PROMPT: Reproduce the listing below exactly, from the line with "リノベーションでつくる～趣味を楽しむ平屋" up to and including the line with "10:00〜16:30", and leave out the pictures.

Stored data
════════
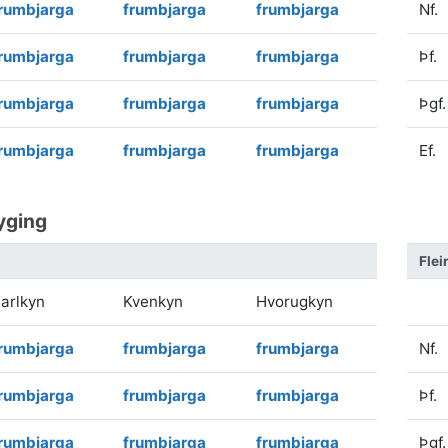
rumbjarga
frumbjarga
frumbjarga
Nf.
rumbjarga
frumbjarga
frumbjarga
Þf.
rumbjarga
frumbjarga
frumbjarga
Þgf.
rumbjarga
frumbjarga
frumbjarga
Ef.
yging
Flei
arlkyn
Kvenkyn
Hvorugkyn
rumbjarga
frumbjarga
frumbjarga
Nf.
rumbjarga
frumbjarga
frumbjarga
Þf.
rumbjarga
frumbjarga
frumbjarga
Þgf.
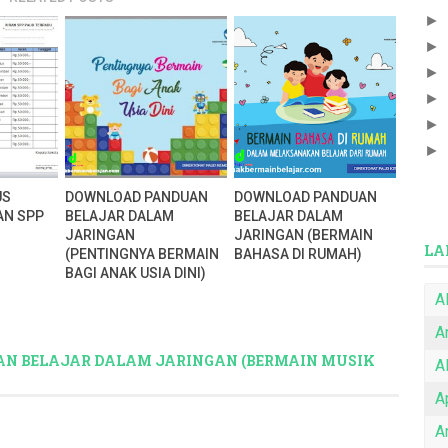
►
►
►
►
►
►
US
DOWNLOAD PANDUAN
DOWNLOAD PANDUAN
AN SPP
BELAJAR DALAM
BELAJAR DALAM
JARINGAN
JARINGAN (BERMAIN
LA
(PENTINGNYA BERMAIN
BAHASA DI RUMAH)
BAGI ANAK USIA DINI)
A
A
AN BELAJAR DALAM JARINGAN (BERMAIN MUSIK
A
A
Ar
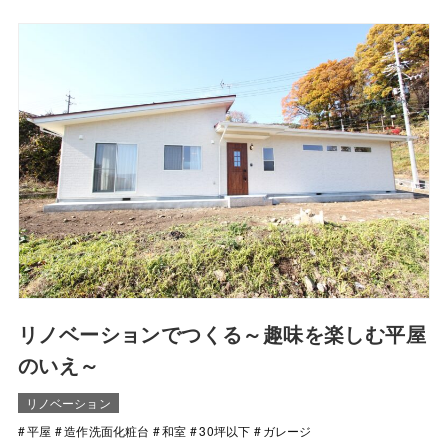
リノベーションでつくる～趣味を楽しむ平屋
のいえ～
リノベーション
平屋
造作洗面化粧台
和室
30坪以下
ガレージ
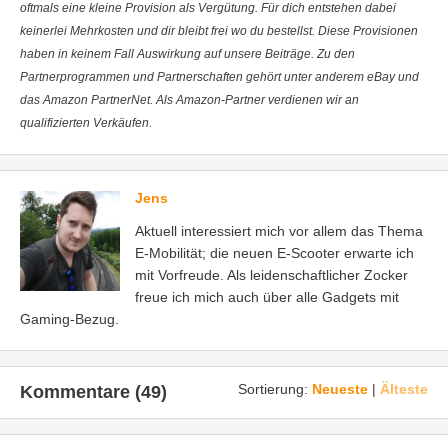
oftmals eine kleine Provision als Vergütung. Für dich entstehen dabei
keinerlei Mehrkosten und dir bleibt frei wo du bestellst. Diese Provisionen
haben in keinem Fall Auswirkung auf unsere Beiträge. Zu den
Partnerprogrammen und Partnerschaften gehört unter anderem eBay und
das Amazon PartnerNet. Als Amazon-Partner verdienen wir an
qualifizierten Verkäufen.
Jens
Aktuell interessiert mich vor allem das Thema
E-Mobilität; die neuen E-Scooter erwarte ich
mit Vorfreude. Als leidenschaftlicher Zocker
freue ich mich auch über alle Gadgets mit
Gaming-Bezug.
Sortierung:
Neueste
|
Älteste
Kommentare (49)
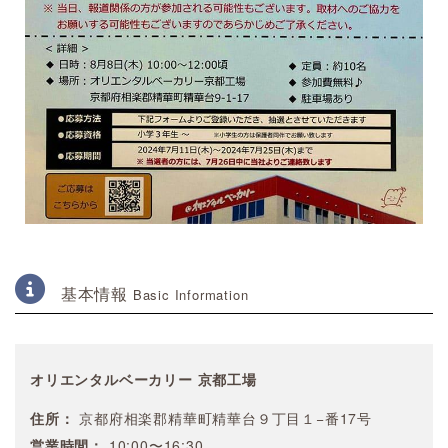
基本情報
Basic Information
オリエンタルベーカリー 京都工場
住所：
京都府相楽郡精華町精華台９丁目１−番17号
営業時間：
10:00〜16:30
════════
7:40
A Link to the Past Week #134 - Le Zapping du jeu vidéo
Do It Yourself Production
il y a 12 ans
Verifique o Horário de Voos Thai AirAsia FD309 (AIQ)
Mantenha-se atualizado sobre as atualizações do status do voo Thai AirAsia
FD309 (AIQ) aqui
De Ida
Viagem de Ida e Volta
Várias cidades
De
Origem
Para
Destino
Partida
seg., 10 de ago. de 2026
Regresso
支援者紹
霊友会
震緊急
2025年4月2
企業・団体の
════════
WRITTEN RESPONSE:
リノベーションでつくる～趣味を楽しむ平屋
のいえ～
リノベーション
平屋
造作洗面化粧台
和室
30坪以下
ガレージ
oftmals eine kleine Provision als Vergütung. Für dich entstehen dabei
keinerlei Mehrkosten und dir bleibt frei wo du bestellst. Diese Provisionen
haben in keinem Fall Auswirkung auf unsere Beiträge. Zu den
Partnerprogrammen und Partnerschaften gehört unter anderem eBay und
das Amazon PartnerNet. Als Amazon-Partner verdienen wir an
qualifizierten Verkäufen.
Jens
Aktuell interessiert mich vor allem das Thema
E-Mobilität; die neuen E-Scooter erwarte ich
mit Vorfreude. Als leidenschaftlicher Zocker
freue ich mich auch über alle Gadgets mit
Gaming-Bezug.
Sortierung:
Neueste
|
Älteste
Kommentare (49)
基本情報
Basic Information
オリエンタルベーカリー 京都工場
住所：
京都府相楽郡精華町精華台９丁目１−番17号
営業時間：
10:00〜16:30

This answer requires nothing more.